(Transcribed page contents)
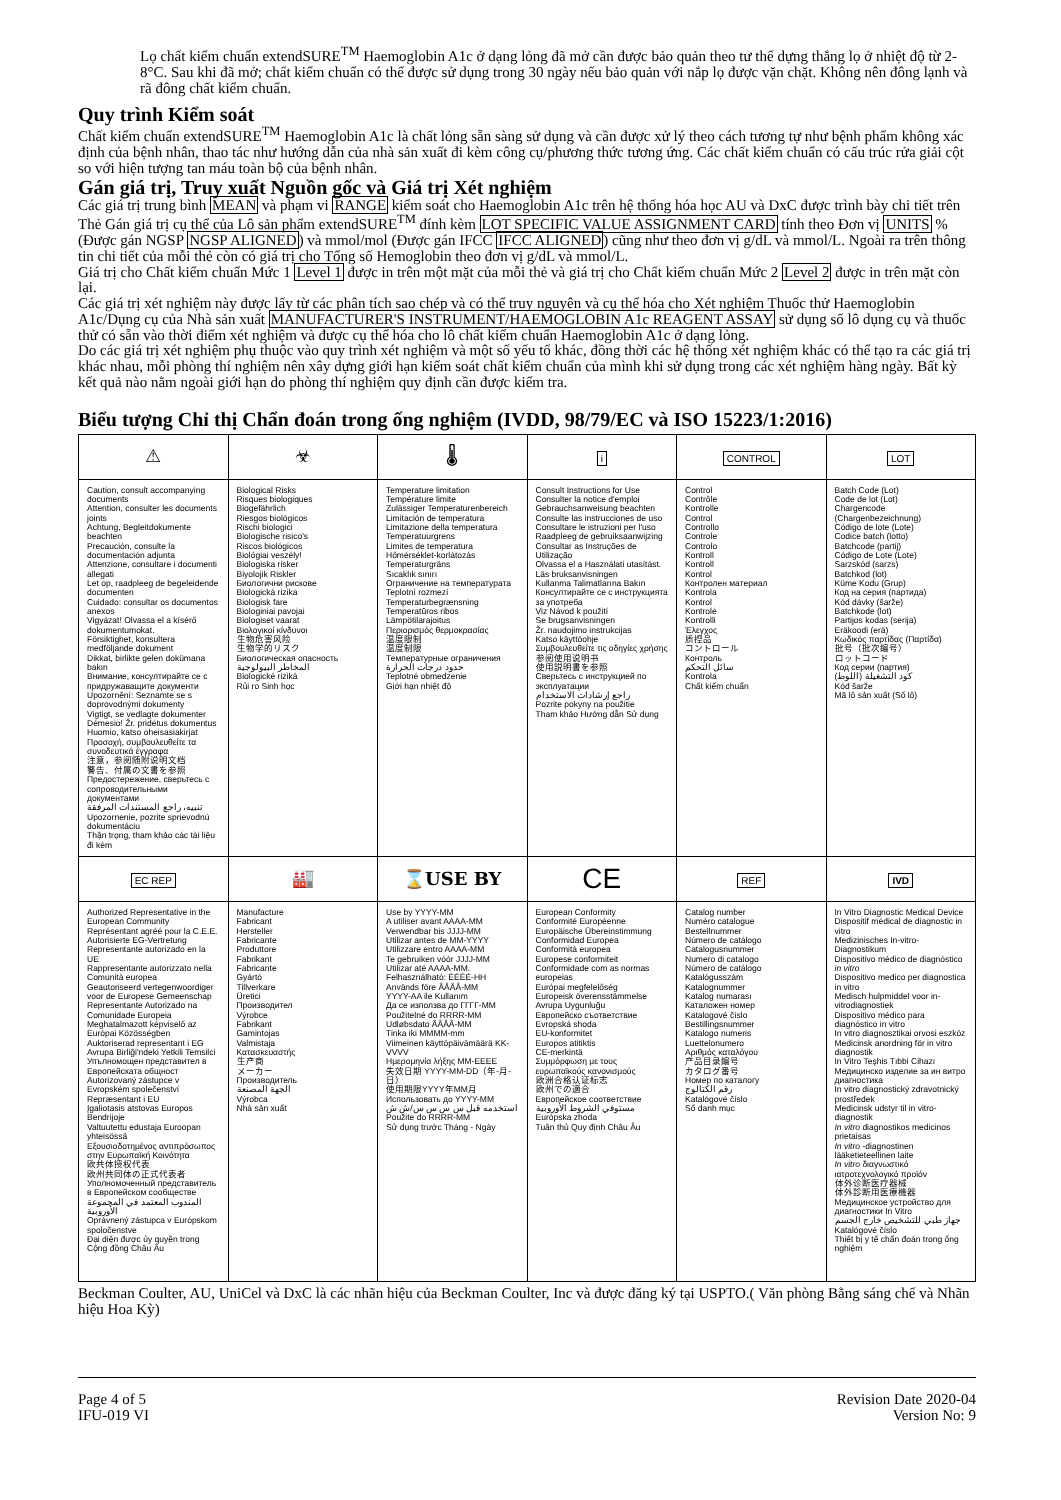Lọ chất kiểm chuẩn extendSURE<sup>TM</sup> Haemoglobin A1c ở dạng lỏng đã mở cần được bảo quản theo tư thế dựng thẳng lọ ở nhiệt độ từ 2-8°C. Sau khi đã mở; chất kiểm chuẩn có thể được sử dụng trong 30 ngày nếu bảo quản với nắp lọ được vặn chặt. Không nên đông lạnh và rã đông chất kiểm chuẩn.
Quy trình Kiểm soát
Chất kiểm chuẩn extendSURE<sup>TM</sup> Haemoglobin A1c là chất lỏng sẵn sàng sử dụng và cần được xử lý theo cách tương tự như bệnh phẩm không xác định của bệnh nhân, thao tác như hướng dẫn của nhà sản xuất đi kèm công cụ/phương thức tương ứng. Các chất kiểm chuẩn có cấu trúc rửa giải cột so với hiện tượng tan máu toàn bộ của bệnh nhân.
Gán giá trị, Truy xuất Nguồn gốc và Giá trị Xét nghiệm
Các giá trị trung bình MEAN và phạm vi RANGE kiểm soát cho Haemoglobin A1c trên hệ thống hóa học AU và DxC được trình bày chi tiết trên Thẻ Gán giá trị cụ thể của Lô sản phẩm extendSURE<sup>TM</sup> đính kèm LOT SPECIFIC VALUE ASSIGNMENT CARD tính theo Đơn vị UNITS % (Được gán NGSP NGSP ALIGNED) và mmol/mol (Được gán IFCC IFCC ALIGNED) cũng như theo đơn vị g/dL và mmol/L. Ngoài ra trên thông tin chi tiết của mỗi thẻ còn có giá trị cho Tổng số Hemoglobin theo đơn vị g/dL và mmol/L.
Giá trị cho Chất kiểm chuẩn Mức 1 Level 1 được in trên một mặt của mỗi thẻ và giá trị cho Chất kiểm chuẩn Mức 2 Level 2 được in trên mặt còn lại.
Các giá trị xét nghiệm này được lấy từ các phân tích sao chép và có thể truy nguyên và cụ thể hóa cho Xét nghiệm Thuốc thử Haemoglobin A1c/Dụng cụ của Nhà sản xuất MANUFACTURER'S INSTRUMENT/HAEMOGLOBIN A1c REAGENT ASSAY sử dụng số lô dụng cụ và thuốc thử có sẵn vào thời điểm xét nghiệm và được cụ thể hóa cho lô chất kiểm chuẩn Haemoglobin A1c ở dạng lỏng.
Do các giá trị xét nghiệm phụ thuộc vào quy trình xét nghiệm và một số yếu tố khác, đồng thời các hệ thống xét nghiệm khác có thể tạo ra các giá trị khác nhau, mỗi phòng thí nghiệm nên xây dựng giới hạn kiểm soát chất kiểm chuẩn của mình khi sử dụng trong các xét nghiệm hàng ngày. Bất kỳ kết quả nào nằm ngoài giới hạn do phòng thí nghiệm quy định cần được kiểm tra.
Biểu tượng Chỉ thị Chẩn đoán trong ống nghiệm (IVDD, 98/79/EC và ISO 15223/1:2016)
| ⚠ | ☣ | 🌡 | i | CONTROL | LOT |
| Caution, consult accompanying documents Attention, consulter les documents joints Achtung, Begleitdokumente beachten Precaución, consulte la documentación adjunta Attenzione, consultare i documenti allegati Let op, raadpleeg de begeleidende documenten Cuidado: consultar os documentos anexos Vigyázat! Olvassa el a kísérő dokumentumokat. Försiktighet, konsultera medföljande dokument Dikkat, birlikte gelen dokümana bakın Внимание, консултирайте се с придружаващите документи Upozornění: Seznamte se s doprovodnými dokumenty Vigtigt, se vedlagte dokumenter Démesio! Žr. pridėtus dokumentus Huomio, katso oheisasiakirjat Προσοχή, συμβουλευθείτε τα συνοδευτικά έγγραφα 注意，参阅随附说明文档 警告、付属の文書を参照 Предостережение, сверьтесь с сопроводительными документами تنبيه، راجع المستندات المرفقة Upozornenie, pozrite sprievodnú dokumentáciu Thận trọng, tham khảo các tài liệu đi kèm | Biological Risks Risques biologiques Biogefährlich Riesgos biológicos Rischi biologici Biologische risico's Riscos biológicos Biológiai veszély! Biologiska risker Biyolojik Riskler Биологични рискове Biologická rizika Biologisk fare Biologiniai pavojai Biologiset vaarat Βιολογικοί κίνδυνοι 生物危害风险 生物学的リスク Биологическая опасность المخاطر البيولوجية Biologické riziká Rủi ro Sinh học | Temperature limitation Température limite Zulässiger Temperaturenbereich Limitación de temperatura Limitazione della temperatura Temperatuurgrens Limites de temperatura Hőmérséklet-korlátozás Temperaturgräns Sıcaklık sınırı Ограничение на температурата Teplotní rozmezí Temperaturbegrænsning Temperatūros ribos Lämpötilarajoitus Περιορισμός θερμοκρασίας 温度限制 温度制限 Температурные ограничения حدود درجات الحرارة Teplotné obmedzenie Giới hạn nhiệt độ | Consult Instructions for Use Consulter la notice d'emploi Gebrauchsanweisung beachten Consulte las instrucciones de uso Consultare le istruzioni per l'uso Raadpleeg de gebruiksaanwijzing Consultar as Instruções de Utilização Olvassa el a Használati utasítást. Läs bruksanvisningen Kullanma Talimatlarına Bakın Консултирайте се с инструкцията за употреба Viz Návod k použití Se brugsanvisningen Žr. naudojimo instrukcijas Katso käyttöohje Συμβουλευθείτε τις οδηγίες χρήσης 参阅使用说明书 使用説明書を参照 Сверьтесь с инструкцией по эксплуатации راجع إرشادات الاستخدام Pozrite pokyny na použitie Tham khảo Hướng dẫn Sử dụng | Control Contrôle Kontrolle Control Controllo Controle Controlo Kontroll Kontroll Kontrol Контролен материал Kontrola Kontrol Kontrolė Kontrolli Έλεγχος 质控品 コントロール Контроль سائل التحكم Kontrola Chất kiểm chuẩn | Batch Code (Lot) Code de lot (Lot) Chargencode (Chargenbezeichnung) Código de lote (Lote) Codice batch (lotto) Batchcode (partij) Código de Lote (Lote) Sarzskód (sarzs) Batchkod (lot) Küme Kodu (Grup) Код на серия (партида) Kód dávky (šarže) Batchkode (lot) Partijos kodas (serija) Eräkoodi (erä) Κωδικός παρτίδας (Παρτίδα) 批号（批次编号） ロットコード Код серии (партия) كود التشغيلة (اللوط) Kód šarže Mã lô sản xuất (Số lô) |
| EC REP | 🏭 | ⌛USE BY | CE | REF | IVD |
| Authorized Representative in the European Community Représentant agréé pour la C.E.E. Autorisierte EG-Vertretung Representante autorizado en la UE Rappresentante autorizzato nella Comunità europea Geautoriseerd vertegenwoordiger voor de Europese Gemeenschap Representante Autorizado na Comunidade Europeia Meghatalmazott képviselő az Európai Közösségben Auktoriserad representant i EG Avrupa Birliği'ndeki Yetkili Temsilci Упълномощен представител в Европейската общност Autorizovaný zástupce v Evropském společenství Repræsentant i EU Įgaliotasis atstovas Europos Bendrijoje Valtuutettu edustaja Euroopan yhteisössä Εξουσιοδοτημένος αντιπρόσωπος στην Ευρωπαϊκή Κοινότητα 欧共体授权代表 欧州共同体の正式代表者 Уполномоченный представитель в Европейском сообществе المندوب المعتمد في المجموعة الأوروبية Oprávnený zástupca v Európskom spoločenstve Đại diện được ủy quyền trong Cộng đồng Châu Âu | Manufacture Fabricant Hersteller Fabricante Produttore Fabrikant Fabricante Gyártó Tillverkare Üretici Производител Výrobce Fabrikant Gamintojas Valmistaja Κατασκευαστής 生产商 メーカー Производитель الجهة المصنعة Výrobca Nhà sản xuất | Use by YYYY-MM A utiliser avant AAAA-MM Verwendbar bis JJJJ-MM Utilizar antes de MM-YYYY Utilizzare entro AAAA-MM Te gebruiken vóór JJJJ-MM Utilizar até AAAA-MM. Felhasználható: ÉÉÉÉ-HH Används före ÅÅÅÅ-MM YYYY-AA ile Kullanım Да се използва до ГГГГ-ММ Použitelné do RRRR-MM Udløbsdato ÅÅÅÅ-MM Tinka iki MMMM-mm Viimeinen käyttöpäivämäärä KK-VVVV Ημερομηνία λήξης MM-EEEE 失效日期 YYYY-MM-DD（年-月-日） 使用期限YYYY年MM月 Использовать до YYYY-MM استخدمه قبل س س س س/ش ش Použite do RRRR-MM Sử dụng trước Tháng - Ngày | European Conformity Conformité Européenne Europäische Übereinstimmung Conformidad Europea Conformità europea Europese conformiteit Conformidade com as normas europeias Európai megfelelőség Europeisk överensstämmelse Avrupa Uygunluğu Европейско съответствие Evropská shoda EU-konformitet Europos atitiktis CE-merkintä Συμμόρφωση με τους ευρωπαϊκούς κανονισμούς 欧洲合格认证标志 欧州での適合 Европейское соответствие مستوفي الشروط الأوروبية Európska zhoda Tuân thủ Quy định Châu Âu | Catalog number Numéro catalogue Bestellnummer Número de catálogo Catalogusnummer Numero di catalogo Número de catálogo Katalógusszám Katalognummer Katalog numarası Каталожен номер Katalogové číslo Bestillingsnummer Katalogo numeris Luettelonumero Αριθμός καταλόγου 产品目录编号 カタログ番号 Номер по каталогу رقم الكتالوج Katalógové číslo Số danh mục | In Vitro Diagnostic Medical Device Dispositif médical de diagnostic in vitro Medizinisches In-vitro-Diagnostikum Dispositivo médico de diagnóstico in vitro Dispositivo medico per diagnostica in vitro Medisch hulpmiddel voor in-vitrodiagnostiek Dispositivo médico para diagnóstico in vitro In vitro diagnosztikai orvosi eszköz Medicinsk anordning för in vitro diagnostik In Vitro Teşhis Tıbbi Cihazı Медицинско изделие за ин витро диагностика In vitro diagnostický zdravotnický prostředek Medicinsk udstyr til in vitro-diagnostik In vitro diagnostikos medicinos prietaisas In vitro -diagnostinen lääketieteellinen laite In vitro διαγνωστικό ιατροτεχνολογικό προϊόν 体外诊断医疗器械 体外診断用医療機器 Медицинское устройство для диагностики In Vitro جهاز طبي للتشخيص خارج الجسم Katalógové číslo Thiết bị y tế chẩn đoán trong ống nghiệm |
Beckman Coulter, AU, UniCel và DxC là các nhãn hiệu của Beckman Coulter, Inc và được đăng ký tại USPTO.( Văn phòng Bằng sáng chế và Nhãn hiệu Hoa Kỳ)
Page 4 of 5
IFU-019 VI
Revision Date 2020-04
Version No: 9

▶ **Work to complete**:
Copy out each line of the entries that holds "tượng".

▶ **Result**:
Chất kiểm chuẩn extendSURE<sup>TM</sup> Haemoglobin A1c là chất lỏng sẵn sàng sử dụng và cần được xử lý theo cách tương tự như bệnh phẩm không xác định của bệnh nhân, thao tác như hướng dẫn của nhà sản xuất đi kèm công cụ/phương thức tương ứng. Các chất kiểm chuẩn có cấu trúc rửa giải cột so với hiện tượng tan máu toàn bộ của bệnh nhân.
Biểu tượng Chỉ thị Chẩn đoán trong ống nghiệm (IVDD, 98/79/EC và ISO 15223/1:2016)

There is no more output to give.